Entries taken from a collection
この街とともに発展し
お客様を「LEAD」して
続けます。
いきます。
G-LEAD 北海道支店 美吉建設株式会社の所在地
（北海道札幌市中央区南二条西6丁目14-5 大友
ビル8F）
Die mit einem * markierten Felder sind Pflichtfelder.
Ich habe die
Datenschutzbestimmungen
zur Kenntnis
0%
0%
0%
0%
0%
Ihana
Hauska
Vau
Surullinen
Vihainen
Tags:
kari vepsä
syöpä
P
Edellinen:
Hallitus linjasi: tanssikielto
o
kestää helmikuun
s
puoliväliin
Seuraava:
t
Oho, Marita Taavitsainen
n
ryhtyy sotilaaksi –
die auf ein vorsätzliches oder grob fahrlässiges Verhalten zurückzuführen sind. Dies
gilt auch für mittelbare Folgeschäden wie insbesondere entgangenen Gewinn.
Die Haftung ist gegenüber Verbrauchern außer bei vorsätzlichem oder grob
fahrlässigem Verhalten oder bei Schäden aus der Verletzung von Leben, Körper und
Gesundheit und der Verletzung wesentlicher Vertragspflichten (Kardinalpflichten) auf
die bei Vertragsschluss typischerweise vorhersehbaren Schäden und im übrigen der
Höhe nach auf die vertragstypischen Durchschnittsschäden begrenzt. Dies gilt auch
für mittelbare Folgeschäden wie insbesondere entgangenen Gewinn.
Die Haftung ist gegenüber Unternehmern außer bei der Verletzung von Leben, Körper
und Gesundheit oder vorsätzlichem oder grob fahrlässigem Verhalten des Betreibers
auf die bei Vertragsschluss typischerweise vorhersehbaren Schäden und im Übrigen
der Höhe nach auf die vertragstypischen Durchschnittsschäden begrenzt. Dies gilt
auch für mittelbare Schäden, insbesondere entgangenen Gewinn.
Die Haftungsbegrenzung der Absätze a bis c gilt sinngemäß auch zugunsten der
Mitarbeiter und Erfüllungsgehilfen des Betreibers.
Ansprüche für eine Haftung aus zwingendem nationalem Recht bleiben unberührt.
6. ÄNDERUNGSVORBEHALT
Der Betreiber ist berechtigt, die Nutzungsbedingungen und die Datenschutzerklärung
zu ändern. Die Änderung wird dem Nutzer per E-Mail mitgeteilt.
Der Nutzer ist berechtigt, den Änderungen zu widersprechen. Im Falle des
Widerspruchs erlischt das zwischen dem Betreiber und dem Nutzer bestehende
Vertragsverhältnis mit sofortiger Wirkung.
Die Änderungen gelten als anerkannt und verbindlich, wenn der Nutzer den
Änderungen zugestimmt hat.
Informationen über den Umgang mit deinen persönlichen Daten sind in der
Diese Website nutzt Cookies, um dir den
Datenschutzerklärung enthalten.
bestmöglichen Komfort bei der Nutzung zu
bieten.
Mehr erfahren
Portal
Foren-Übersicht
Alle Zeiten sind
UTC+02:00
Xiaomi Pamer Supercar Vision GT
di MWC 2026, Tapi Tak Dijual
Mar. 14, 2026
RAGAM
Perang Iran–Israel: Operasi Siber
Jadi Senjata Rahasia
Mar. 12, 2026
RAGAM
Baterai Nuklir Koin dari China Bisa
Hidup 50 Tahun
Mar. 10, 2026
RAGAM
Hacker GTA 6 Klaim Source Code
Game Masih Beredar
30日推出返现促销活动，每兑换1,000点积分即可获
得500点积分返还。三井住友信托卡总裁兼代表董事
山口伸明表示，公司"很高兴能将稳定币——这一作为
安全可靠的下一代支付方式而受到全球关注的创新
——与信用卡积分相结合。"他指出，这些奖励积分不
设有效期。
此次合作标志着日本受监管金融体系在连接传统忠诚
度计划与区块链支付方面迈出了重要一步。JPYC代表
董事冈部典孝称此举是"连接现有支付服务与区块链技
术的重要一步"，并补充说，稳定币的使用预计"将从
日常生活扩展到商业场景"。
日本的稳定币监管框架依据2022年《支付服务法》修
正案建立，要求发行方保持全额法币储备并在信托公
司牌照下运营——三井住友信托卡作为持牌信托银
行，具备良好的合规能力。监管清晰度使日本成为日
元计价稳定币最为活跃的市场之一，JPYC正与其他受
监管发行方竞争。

### EXERCISE
Reading through the records above, report each line in which the string "Gesundheit" is found.

### EXERCISE RESULT
Gesundheit und der Verletzung wesentlicher Vertragspflichten (Kardinalpflichten) auf
und Gesundheit oder vorsätzlichem oder grob fahrlässigem Verhalten des Betreibers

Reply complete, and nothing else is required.